┌────────
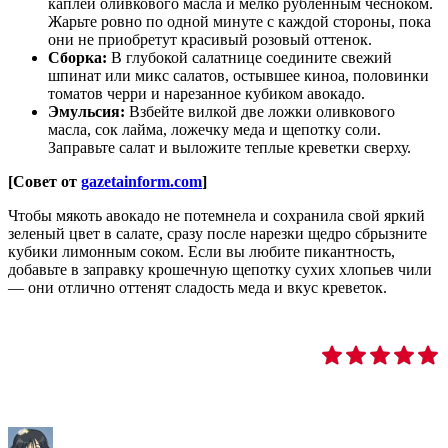
каплей оливкового масла и мелко рубленным чесноком.
Жарьте ровно по одной минуте с каждой стороны, пока
они не приобретут красивый розовый оттенок.
Сборка:
В глубокой салатнице соедините свежий
шпинат или микс салатов, остывшее киноа, половинки
томатов черри и нарезанное кубиком авокадо.
Эмульсия:
Взбейте вилкой две ложки оливкового
масла, сок лайма, ложечку меда и щепотку соли.
Заправьте салат и выложите теплые креветки сверху.
[Совет от
gazetainform.com
]
Чтобы мякоть авокадо не потемнела и сохранила свой яркий
зеленый цвет в салате, сразу после нарезки щедро сбрызните
кубики лимонным соком. Если вы любите пикантность,
добавьте в заправку крошечную щепотку сухих хлопьев чили
— они отлично оттенят сладость меда и вкус креветок.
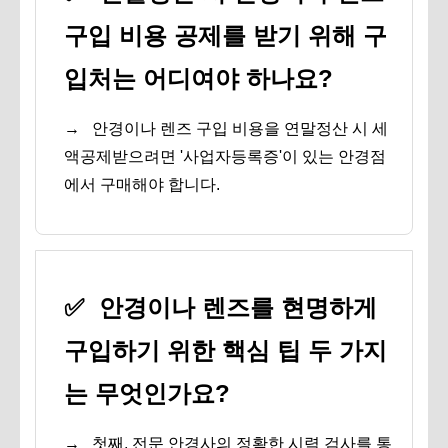
구입 비용 공제를 받기 위해 구
입처는 어디여야 하나요?
→
안경이나 렌즈 구입 비용을 연말정산 시 세
액공제받으려면 '사업자등록증'이 있는 안경점
에서 구매해야 합니다.
✅
안경이나 렌즈를 현명하게
구입하기 위한 핵심 팁 두 가지
는 무엇인가요?
→
첫째, 전문 안경사의 정확한 시력 검사를 통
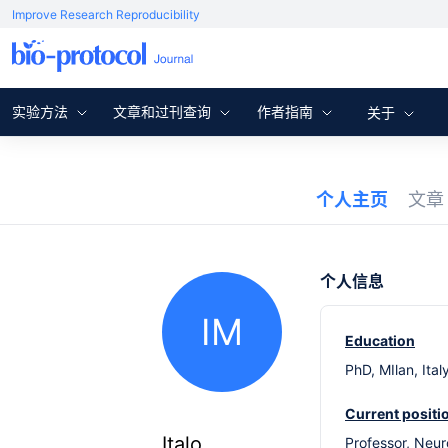
Improve Research Reproducibility
实验方法
文章和过刊查询
作者指南
关于
个人主页
文
个人信息
IM
Education
PhD, MIlan, Ital
Current positi
Italo
Professor, Neu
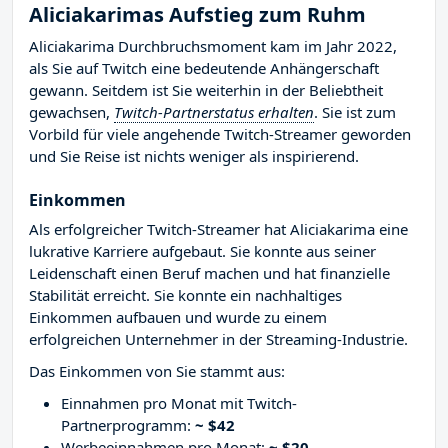
Aliciakarimas Aufstieg zum Ruhm
Aliciakarima Durchbruchsmoment kam im Jahr 2022,
als Sie auf Twitch eine bedeutende Anhängerschaft
gewann. Seitdem ist Sie weiterhin in der Beliebtheit
gewachsen,
Twitch-Partnerstatus erhalten
. Sie ist zum
Vorbild für viele angehende Twitch-Streamer geworden
und Sie Reise ist nichts weniger als inspirierend.
Einkommen
Als erfolgreicher Twitch-Streamer hat Aliciakarima eine
lukrative Karriere aufgebaut. Sie konnte aus seiner
Leidenschaft einen Beruf machen und hat finanzielle
Stabilität erreicht. Sie konnte ein nachhaltiges
Einkommen aufbauen und wurde zu einem
erfolgreichen Unternehmer in der Streaming-Industrie.
Das Einkommen von Sie stammt aus:
Einnahmen pro Monat mit Twitch-
Partnerprogramm:
~ $42
Werbeeinnahmen pro Monat:
~ $20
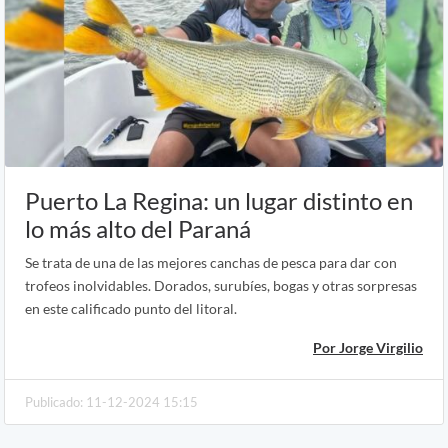
Puerto La Regina: un lugar distinto en
lo más alto del Paraná
Se trata de una de las mejores canchas de pesca para dar con
trofeos inolvidables. Dorados, surubíes, bogas y otras sorpresas
en este calificado punto del litoral.
Por Jorge Virgilio
Publicado: 11-12-2024 15:15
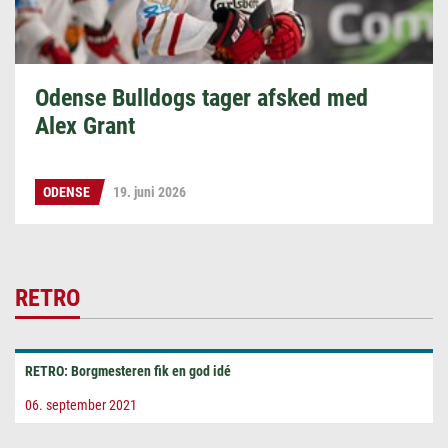
Odense Bulldogs tager afsked med
Alex Grant
ODENSE
19. juni 2026
RETRO
RETRO: Borgmesteren fik en god idé
06. september 2021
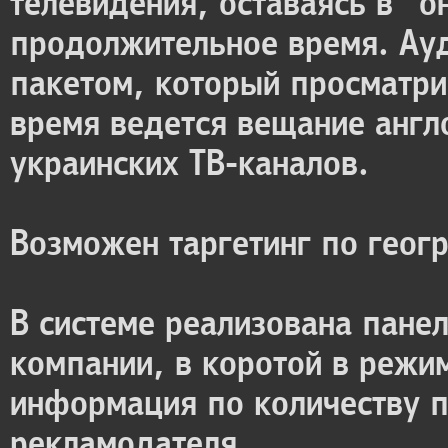
телевидения, оставаясь в "
продолжительное время. Ау
пакетом, который просматри
время ведется вещание англ
украинских ТВ-каналов.
Возможен таргетинг по геог
В системе реализована пане
компании, в коротой в режи
информация по количеству п
рекламодателя.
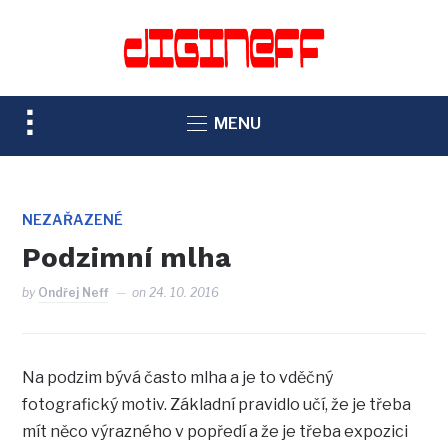
TOGGLE
MENU
SIDEBAR
&
NAVIGATION
NEZAŘAZENÉ
Podzimní mlha
by
Ondřej Neff
on
24. 10. 2016
Na podzim bývá často mlha a je to vděčný
fotografický motiv. Základní pravidlo učí, že je třeba
mít něco výrazného v popředí a že je třeba expozici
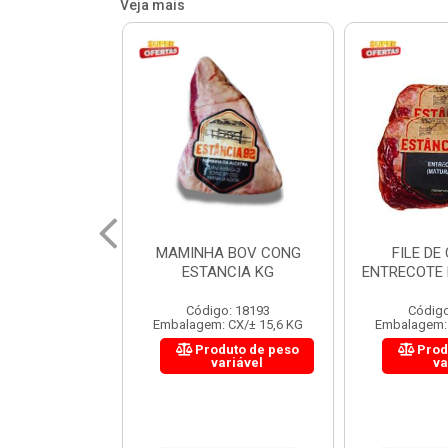
Veja mais
 BOV CONG
FILE DE COSTELA
CUPIM BOV
NCIA KG
ENTRECOTE ESTANCIA KG
o: 18193
Código: 18299
Código
 CX/± 15,6 KG
Embalagem: CX/± 14,4 KG
Embalagem: 
uto de peso
Produto de peso
Prod
ariável
variável
va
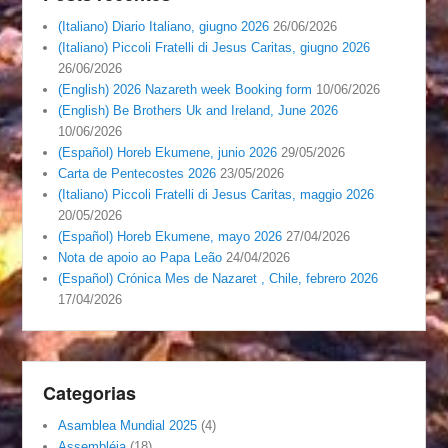
(Italiano) Diario Italiano, giugno 2026
26/06/2026
(Italiano) Piccoli Fratelli di Jesus Caritas, giugno 2026
26/06/2026
(English) 2026 Nazareth week Booking form
10/06/2026
(English) Be Brothers Uk and Ireland, June 2026
10/06/2026
(Español) Horeb Ekumene, junio 2026
29/05/2026
Carta de Pentecostes 2026
23/05/2026
(Italiano) Piccoli Fratelli di Jesus Caritas, maggio 2026
20/05/2026
(Español) Horeb Ekumene, mayo 2026
27/04/2026
Nota de apoio ao Papa Leão
24/04/2026
(Español) Crónica Mes de Nazaret , Chile, febrero 2026
17/04/2026
Categorias
Asamblea Mundial 2025
(4)
Assembléia
(18)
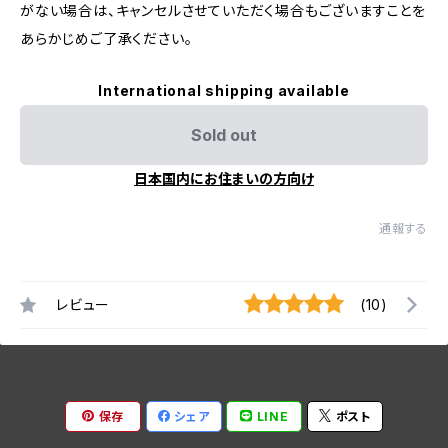
がない場合は、キャンセルさせていただく場合もございますことを
あらかじめご了承ください。
International shipping available
Sold out
日本国内にお住まいの方向け
通報する
レビュー
(10)
保存
シェア
LINE
ポスト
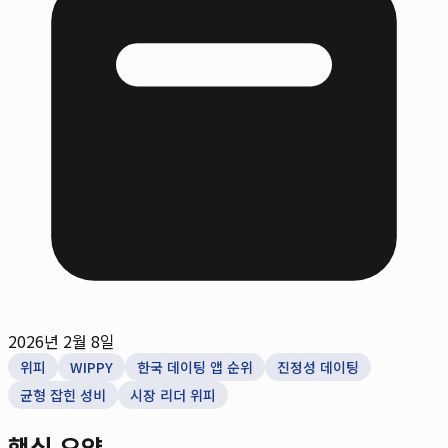
2026년 2월 8일
위피
WIPPY
한국 데이팅 앱 순위
진정성 데이팅
균형 잡힌 성비
시장 리더 위피
핵심 요약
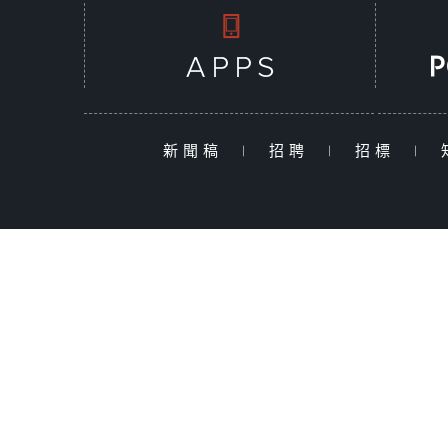
新聞稿
|
招聘
|
招標
|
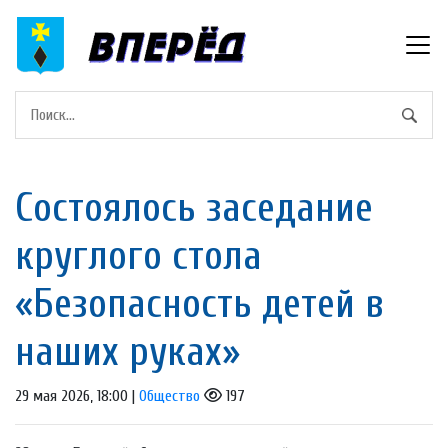
Состоялось заседание
круглого стола
«Безопасность детей в
наших руках»
29 мая 2026, 18:00 |
Общество
197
└────────
WHAT YOU HAVE TO DO
Beginning with the line above that has "gazetainform.com" and going on through the line that has "lukrative Karriere aufgebaut.", retype every line exactly and add nothing else; drop the pictures.

RESPONSE TO THE TASK
gazetainform.com
]
Чтобы мякоть авокадо не потемнела и сохранила свой яркий
зеленый цвет в салате, сразу после нарезки щедро сбрызните
кубики лимонным соком. Если вы любите пикантность,
добавьте в заправку крошечную щепотку сухих хлопьев чили
— они отлично оттенят сладость меда и вкус креветок.
구입 비용 공제를 받기 위해 구
입처는 어디여야 하나요?
→
안경이나 렌즈 구입 비용을 연말정산 시 세
액공제받으려면 '사업자등록증'이 있는 안경점
에서 구매해야 합니다.
✅
안경이나 렌즈를 현명하게
구입하기 위한 핵심 팁 두 가지
는 무엇인가요?
→
첫째, 전문 안경사의 정확한 시력 검사를 통
Improve Research Reproducibility
实验方法
文章和过刊查询
作者指南
关于
个人主页
文
个人信息
IM
Education
PhD, MIlan, Ital
Current positi
Italo
Professor, Neu
Aliciakarimas Aufstieg zum Ruhm
Aliciakarima Durchbruchsmoment kam im Jahr 2022,
als Sie auf Twitch eine bedeutende Anhängerschaft
gewann. Seitdem ist Sie weiterhin in der Beliebtheit
gewachsen,
Twitch-Partnerstatus erhalten
. Sie ist zum
Vorbild für viele angehende Twitch-Streamer geworden
und Sie Reise ist nichts weniger als inspirierend.
Einkommen
Als erfolgreicher Twitch-Streamer hat Aliciakarima eine
lukrative Karriere aufgebaut. Sie konnte aus seiner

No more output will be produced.